Conclusion: Extended LOS, operative time, and high blood loss were strongly predicted by the newly developed CD invasiveness index, incorporating surgical factors and radiographic parameters clinically relevant for patients undergoing CD corrective surgery.

Level of Evidence: 4


Cervical deformity (CD) includes a wide range of disorders and etiologies that include congenital conditions, ankylosing spondylitis, trauma, and others. As CD progresses, it can lead to severe disability and decreased neurologic functioning.[1,2] Unlike for thoracolumbar deformities, CD literature is lacking in a strong consensus on characterization and classification of CD.[3] CD surgical correction is challenging and demands preoperative planning that takes into account patient baseline functional status, sagittal alignment, comorbidities, and frailty which can all be used for preoperative risk assessment.[4] The wide variability in treatment techniques and surgical planning for CD in part contributes to the large range of outcomes and complications.[5] CD patients are a distinct entity from patients with thoracolumbar adult spinal deformity.[4] CD patients are frailer than thoracolumbar deformity patients, increasing the risk associated with operating on this cohort. Additionally, CD patients comprise more heterogeneous pathologies, and often require more complex surgeries to achieve adequate correction.[6] Complication types and rates are also different between CD and isolated thoracolumbar deformity patients, with unique complications such as C5 palsy and dysphagia.[7]

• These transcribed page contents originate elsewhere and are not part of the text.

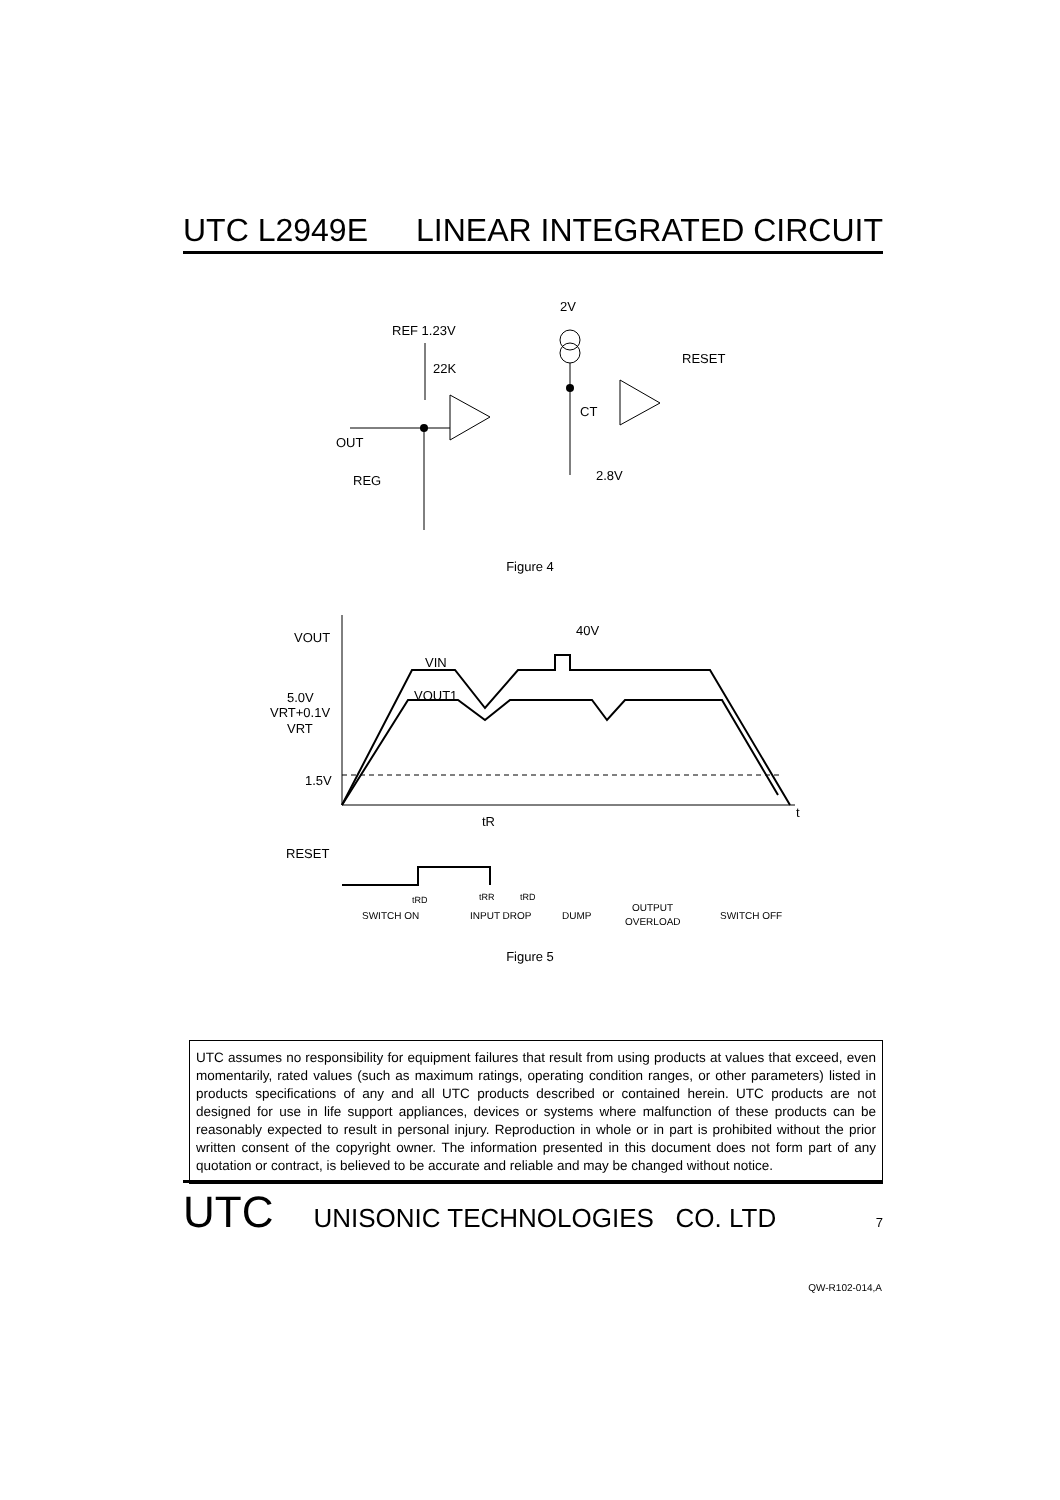UTC L2949E LINEAR INTEGRATED CIRCUIT
REF 1.23V
22K
2V
CT
OUT
REG
2.8V
RESET
Figure 4
VOUT
VIN
VOUT1
40V
5.0V
VRT+0.1V
VRT
1.5V
t
RESET
tR
SWITCH ON
INPUT DROP
DUMP
OUTPUT
OVERLOAD
SWITCH OFF
tRD
tRR
tRD
Figure 5
UTC assumes no responsibility for equipment failures that result from using products at values that exceed, even momentarily, rated values (such as maximum ratings, operating condition ranges, or other parameters) listed in products specifications of any and all UTC products described or contained herein. UTC products are not designed for use in life support appliances, devices or systems where malfunction of these products can be reasonably expected to result in personal injury. Reproduction in whole or in part is prohibited without the prior written consent of the copyright owner. The information presented in this document does not form part of any quotation or contract, is believed to be accurate and reliable and may be changed without notice.
UTC UNISONIC TECHNOLOGIES CO. LTD 7
QW-R102-014,A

Previous studies have developed surgical invasiveness indices for both general surgery and adult spinal deformity, identifying and weighting procedure-related and alignment parameters that contribute to the overall invasiveness of a spine procedure. Mirza et al[8] developed a surgical invasiveness index to assess the invasiveness of general spine surgeries, not limited by indications for surgery. This index assigned a point value to each component of a general spine procedure, including one point per vertebra requiring decompression, one point per vertebra that has graft material attached to or replacing it, one point per vertebra with instrumentation for both the anterior and posterior approach. The component scores are then summed to generate the total surgical invasiveness score proposed by Mirza et al. This index was then validated using other measures to assess surgical invasiveness, including operative time and estimated blood loss (EBL). Neuman et al[9] then developed a surgical invasiveness index specific for an adult spinal deformity (ASD) population, given that deformity-specific factors are not taken into account in the Mirza index but contribute to the invasiveness of the procedure. Neuman et al found that their developed index that included both surgical and radiographic components specific to an ASD population predicted the invasiveness of ASD surgery better than the Mirza surgical invasiveness index.[8,9]

No studies to date have developed an invasiveness index specific to a CD population. The Mirza surgical invasiveness index is not specific to a deformity population and the Neuman ASD invasiveness index is specific to a thoracolumbar ASD population, which has some overlap with the CD patient population but is its own entity. Therefore, we aimed to develop an invasiveness index with CD-specific factors that could assess the invasiveness of CD surgeries with the goal of generating a tool that can aid in risk assessments and outcomes in a CD cohort.